We continue to perform a modified Nuss as our experience has found this to be a superior for repair of PE in the majority of patients. Repair provides cardiopulmonary benefits including improved cardiac output and strain (29). Repair with an open approach often requires metal stabilization in the form of a strut bar or plating and is not exempt from inadequate and complicated CPR. We have not performed CPR in any of our Nuss patients; however, we have experienced unsuccessful resuscitation after the open Ravitch procedure.
Our study was performed to assess the amount of force required to perform adequate chest compression depth in patients after PE repair with Nuss bars in place. The results of this study have limitations to be considered including the inability to account for the 3-dimentional elasticity of the chest wall not in contact with the metal implants. Lateral expansion of the ribs due to elasticity and even fracture may improve the ability to force compression of the anterior chest wall. Additionally, the chest compression forces and displacement presented here do not necessarily represent the cyclic compressions as prescribed in standard CPR. They rather represent a one-time compression with undefined speed. Consequently, the damping effect of the chest was not considered in the study. The parameters used in this model were derived from multiple sources and used a limited sample size in deriving the values the study has adopted. Lastly, the assumptions made on the use of various laws of physics and biomaterials were based on simplifying the complex anatomy of the chest to understand its interaction with the Nuss bar(s) and may not translate to human subjects.
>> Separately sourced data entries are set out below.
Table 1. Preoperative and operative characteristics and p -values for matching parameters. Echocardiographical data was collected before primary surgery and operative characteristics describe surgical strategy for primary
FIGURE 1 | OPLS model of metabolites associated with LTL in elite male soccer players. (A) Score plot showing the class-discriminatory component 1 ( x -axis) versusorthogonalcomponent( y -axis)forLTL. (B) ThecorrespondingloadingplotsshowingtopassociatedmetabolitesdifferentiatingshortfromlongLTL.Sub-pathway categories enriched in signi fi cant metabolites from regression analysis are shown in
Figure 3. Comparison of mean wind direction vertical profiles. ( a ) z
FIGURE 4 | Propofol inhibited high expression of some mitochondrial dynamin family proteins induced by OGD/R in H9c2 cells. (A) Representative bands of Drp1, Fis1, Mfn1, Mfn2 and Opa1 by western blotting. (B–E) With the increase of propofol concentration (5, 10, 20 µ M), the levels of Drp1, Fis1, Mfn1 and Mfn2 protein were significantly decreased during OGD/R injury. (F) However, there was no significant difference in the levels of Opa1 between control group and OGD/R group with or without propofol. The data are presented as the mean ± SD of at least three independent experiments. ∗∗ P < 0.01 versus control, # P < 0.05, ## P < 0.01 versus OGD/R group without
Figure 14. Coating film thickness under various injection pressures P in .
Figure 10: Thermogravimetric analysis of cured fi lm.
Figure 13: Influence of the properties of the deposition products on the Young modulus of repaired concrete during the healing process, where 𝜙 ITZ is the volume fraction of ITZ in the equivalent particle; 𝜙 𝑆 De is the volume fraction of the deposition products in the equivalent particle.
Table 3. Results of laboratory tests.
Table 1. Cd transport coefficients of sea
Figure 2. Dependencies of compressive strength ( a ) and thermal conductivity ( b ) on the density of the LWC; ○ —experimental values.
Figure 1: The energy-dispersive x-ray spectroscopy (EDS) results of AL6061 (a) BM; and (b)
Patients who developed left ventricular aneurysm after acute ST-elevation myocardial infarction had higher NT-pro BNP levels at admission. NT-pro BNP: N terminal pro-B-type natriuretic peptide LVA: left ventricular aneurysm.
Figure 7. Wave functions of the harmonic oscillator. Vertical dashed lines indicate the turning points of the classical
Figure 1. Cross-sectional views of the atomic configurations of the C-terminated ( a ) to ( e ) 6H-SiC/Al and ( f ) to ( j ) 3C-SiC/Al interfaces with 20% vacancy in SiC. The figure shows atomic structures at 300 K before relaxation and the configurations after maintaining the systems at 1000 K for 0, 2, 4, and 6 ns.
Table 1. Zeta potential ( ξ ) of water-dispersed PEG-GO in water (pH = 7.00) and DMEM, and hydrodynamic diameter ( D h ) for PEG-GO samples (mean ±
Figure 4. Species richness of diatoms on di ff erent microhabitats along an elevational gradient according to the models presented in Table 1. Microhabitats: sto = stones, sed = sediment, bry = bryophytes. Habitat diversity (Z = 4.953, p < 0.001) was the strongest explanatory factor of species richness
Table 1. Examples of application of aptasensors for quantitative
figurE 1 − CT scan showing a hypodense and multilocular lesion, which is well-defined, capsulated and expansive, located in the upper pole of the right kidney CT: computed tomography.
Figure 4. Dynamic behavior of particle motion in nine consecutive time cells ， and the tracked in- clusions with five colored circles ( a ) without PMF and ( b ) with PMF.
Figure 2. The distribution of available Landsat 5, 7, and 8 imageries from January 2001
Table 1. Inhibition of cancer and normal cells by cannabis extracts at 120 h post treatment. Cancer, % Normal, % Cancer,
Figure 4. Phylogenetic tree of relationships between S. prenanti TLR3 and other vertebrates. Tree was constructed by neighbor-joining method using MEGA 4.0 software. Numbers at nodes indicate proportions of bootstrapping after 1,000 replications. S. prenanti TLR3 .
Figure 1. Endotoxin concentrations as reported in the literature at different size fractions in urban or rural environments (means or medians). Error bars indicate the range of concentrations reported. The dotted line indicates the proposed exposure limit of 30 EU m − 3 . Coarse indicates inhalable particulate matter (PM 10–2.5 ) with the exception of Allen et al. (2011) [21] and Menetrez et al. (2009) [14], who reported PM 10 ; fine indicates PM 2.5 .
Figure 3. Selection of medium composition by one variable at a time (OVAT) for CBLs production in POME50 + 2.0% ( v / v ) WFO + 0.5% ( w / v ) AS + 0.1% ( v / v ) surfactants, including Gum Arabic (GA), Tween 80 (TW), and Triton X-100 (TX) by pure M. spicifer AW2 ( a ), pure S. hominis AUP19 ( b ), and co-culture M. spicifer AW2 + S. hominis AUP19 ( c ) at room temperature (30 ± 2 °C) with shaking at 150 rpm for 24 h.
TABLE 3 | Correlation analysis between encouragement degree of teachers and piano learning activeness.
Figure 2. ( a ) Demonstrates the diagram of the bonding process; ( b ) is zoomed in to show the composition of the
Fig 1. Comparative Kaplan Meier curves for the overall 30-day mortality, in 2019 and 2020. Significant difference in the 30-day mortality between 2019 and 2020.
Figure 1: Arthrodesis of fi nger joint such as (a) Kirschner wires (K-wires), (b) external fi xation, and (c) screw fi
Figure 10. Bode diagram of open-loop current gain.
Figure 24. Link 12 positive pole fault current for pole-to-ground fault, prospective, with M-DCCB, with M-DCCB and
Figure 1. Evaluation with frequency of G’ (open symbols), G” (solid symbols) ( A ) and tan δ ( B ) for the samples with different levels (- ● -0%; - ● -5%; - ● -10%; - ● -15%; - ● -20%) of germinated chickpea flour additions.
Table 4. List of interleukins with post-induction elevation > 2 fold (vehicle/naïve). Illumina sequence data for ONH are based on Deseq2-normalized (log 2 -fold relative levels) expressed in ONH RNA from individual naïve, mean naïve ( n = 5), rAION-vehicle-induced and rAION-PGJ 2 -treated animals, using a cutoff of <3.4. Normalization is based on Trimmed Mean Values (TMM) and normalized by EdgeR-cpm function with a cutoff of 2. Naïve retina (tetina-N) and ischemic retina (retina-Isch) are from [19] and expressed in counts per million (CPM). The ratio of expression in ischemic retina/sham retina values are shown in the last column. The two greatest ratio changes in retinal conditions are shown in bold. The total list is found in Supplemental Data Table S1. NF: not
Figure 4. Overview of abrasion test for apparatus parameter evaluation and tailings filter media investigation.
In our model, Nuss bars limited the ability to perform chest compressions due to increased force required to achieve a 5 cm compression (9). The greater the number of Nuss bars present, the greater the force required. This limitation may prevent effective CPR. Use of active abdominal compressions and decompressions should be studied further as an alternative resuscitation modality for patients after the Nuss procedure.
Conflicts of Interest: All authors have completed the ICMJE uniform disclosure form (available at http://dx.doi.org/10.21037/jtd-20-702). DEJ reports personal fees and other from ZimmerBioMet, Inc., outside the submitted work; in addition, DEJ has a patent ZimmerBioMet with royalties paid. DEJ discloses consulting and intellectual property rights under Mayo Clinic Ventures with Zimmer Biomet, Inc. DEJ also serves as an unpaid editorial board member of Journal of Thoracic Disease from Dec 2018 to Nov 2020. The other authors have no conflicts of interest to declare.
Ethical Statement: The authors are accountable for all aspects of the work in ensuring that questions related to accuracy or integrity of any part of the work are appropriately investigated and resolved.